• [TUJUAN] Kembalikan setiap baris catatan di bawah ini yang memuat string "item". Huruf besar dan huruf kecil dibedakan.

___

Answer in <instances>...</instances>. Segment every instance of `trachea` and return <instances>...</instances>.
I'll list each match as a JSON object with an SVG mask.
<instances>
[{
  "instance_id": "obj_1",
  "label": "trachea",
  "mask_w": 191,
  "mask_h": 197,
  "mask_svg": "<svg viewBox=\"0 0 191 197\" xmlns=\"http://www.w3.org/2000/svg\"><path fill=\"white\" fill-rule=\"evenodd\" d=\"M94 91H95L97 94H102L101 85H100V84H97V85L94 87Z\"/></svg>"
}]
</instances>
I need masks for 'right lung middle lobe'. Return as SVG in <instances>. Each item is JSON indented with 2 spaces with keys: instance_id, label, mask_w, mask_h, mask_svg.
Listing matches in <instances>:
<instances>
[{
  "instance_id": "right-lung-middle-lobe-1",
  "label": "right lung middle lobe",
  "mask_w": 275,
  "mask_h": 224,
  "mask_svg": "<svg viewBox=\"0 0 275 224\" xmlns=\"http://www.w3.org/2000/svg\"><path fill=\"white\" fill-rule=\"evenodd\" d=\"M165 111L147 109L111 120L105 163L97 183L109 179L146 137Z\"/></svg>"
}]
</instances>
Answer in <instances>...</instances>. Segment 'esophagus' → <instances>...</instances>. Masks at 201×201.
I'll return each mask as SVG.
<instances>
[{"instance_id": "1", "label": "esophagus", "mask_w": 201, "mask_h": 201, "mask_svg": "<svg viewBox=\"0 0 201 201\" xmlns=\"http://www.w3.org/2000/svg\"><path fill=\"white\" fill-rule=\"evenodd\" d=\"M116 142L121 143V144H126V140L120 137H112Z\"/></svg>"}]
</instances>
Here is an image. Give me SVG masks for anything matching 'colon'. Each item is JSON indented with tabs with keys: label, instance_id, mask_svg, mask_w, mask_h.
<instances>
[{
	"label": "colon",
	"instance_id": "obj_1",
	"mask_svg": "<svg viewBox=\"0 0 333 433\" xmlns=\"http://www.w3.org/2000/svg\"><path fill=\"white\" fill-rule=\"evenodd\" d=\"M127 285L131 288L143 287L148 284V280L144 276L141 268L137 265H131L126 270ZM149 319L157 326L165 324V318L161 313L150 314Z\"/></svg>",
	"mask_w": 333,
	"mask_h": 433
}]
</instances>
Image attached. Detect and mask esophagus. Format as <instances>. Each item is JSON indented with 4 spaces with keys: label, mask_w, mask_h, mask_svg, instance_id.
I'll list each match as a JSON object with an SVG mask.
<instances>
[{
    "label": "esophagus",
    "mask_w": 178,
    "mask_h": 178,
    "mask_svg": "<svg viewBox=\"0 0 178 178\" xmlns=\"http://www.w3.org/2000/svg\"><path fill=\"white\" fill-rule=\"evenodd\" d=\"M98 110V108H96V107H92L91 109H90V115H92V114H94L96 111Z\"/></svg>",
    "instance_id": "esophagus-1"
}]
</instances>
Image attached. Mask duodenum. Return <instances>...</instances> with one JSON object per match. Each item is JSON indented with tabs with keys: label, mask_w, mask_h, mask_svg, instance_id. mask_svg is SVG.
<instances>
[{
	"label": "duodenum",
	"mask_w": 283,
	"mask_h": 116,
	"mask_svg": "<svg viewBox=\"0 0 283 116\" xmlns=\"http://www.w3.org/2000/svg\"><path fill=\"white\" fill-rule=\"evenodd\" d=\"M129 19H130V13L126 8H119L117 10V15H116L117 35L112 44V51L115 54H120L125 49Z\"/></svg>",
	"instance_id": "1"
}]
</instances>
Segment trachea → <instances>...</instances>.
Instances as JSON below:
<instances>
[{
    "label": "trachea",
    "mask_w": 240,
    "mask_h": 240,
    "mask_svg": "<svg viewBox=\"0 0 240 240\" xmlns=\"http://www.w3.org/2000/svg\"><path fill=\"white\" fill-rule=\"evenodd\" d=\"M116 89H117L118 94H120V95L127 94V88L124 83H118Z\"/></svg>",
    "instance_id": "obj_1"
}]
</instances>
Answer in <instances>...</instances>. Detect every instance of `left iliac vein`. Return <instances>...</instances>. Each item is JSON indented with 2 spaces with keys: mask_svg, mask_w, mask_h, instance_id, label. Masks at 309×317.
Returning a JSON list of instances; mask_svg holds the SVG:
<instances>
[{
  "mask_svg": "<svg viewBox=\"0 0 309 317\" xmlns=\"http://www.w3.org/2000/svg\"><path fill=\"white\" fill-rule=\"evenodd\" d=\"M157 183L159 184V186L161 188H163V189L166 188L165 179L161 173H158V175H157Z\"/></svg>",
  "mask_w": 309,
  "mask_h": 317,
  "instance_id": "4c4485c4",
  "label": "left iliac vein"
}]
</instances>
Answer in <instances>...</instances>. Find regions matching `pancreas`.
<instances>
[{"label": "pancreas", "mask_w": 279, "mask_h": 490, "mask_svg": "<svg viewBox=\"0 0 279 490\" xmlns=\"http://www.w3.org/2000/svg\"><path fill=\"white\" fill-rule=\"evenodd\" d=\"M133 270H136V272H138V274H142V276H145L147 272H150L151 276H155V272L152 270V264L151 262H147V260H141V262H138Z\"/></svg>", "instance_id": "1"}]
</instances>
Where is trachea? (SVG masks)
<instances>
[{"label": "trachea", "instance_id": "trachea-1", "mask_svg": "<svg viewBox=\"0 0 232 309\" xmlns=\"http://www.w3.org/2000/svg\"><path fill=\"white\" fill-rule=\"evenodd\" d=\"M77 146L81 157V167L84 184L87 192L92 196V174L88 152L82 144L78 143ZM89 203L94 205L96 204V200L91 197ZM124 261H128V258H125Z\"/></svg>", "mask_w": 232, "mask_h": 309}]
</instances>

___

• [JAWABAN LATIHAN]
I need masks for 'right lung middle lobe'. Return as SVG in <instances>. Each item is JSON indented with 2 spaces with keys: instance_id, label, mask_w, mask_h, mask_svg.
Here is an image. Give me SVG masks for anything matching 'colon'. Each item is JSON indented with tabs with keys: label, instance_id, mask_svg, mask_w, mask_h.
Image attached. Detect and mask esophagus. Format as <instances>. Each item is JSON indented with 4 spaces with keys: label, mask_w, mask_h, mask_svg, instance_id.
Image attached. Mask duodenum. Return <instances>...</instances> with one JSON object per match. Each item is JSON indented with tabs with keys: label, mask_w, mask_h, mask_svg, instance_id. mask_svg is SVG.
Answer in <instances>...</instances>. Detect every instance of `left iliac vein`. Return <instances>...</instances>. Each item is JSON indented with 2 spaces with keys: mask_svg, mask_w, mask_h, instance_id, label. Masks at 309×317.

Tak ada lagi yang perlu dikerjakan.